━━━ Page excerpt ━━━

# Whirlwind Ordinance Battery



## The Son of Horus (Dec 30, 2006)

Despite having played Space Marines in a variety of forms for nearly nine years, I've never used (or for that matter, owned) a Whirlwind. The effective deployment and use of the things is the one gap in my knowledge of using Space Marines, so I'm sort of curious as to how you all employ them.


----------



## Truthiness08 (Jan 17, 2008)

I personally don't own one or have ever used one for that matter, however I have seen a couple in action, they pretty much function behind cover (hill or behind a forest) and shoot whatever mob is coming their way, they seem fairly affective against troops. I may proxy one in the near future to see how well I like it.


----------



## cccp (Dec 15, 2006)

similar to the way you would use a basilisk. its an indirect fire weapon, and it has pretty low armour, so hide it behind a hill or whatever and load it up with missiles.

(preferably, the ones which arent mines)


----------



## Galahad (Dec 21, 2006)

here's something else to think about for new marine armies (BA & DA) vengeance missiles, or incendiary castelian? (incindiaries use the ord blast but do flamer damage and AP and ignore cover)


----------



## Engelus (Jul 26, 2007)

I played a game where I brought 3 mine laying whirlwinds, I have to say it was pretty fantastic. I covered objectives in them and blocked off critical routes, it severely hampered my opponent, who sometimes had no choice to but to go through them, the cool thing about it is that even if it scatters and misses, it is still there, so when it scatters just in front, its even more useful sometimes.
also, it can force the opponent to go the long way, so my eldar opponent was being forced to use fleet in order to get around and it prevented him from shooting at me.


----------



## Katie Drake (Nov 28, 2007)

I own two Whirlwinds and though they don't come out to play too often, every time they do they're a great asset. I've never found a single Whirlwind to be terribly effective as it always seems to scatter at the wrong time or be out of range. Taking a pair of them allows me to target pretty much anywhere on the board with at least one of them. In most missions I'll place one each on the far left and right flanks of my army behind cover and rain missile death down upon my enemies.

I've never used the mines, so I can't comment on those. I would like to say, though, that the incendiary variety is a very interesting choice. In the Blood Angel FAQ, it states that Whirlwinds choose their ammunition type during deployment. That means that from game to game (even in a tournament) we can switch our ammunition type to suit our foes. If we're going up against armies like Space Marines then we'll use the normal Vengeance missiles (while not terribly effective against MEQs they're certainly the better choice) and napalm doom against armies like Imperial Guard or Orks who like to sit in cover and shoot (and who also have poor armor saves).

━━━ Raw data ━━━

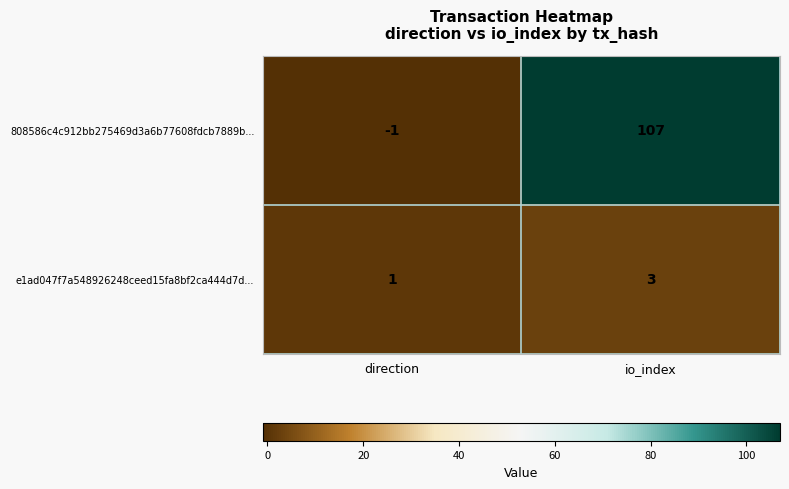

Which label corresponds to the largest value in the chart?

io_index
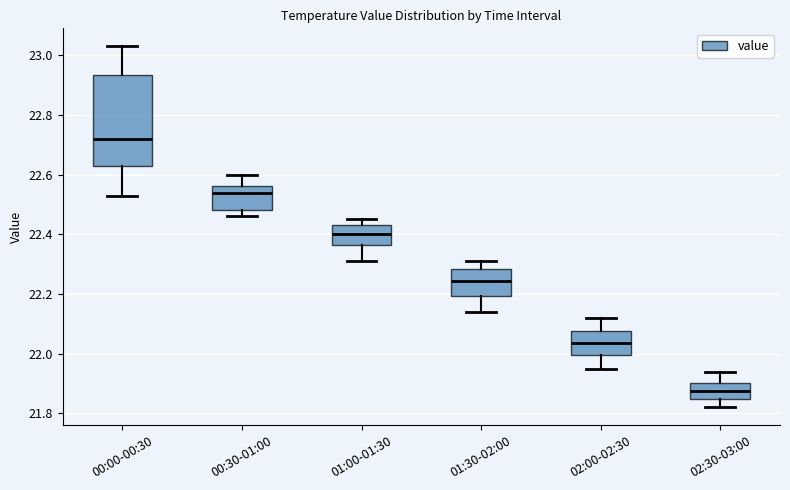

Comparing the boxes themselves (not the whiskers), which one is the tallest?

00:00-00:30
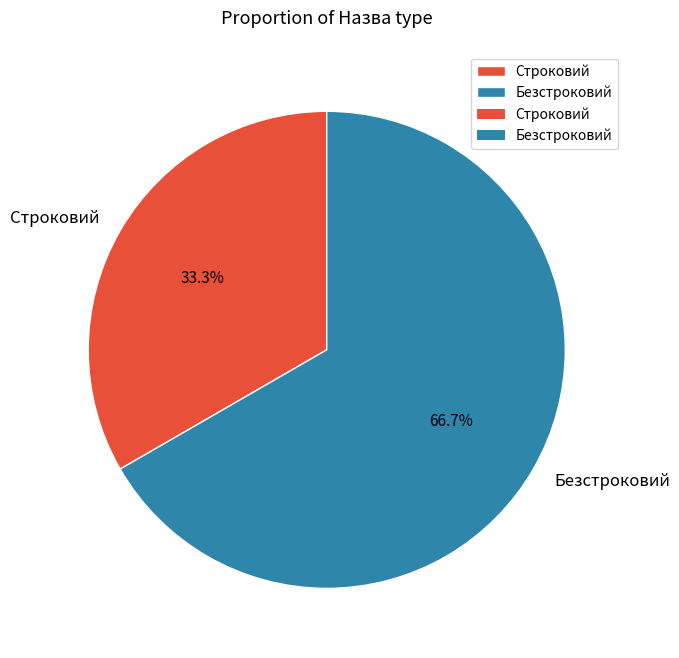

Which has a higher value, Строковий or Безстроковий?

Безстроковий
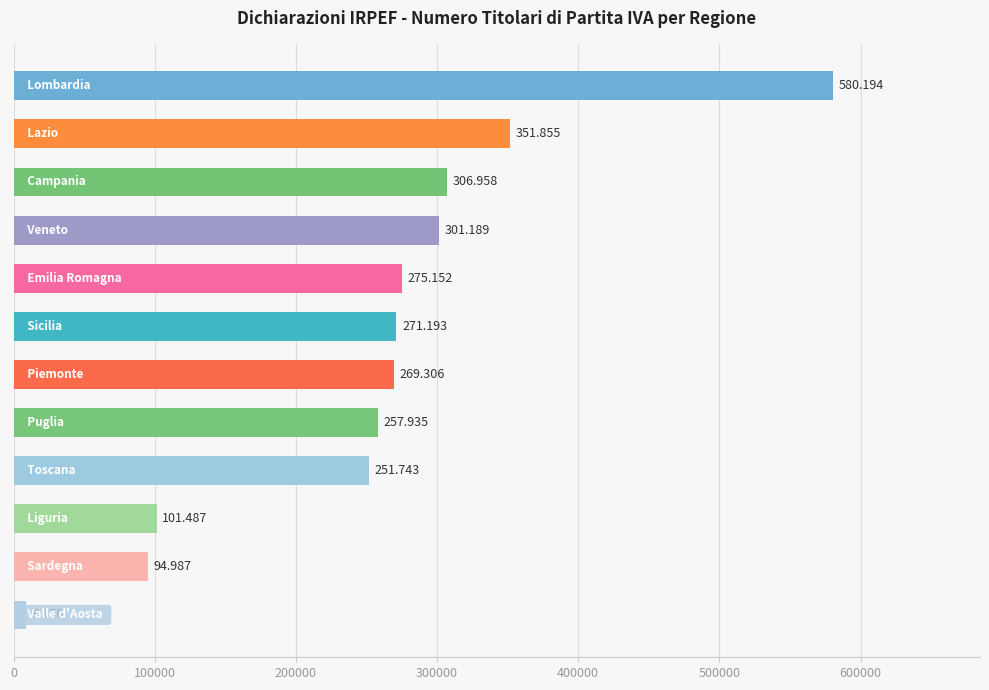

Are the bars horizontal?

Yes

━━━

● **Exercises to complete**:
1: From the Whirlwind thread, return the passage starting at "## Truthiness08 (Jan" and ending at "(Dec 15, 2006)".
2: In the Whirlwind thread, why does the post that says "Taking a pair of them allows me to target pretty much anywhere on the board" prefer two Whirlwinds over one? Answer in one to three sentences.

● **List of solutions**:
1:
## Truthiness08 (Jan 17, 2008)

I personally don't own one or have ever used one for that matter, however I have seen a couple in action, they pretty much function behind cover (hill or behind a forest) and shoot whatever mob is coming their way, they seem fairly affective against troops. I may proxy one in the near future to see how well I like it.


----------



## cccp (Dec 15, 2006)

2: A single Whirlwind never seemed very effective to that poster, because it always seemed to scatter at the wrong time or be out of range. With a pair, at least one of them can target pretty much anywhere on the board.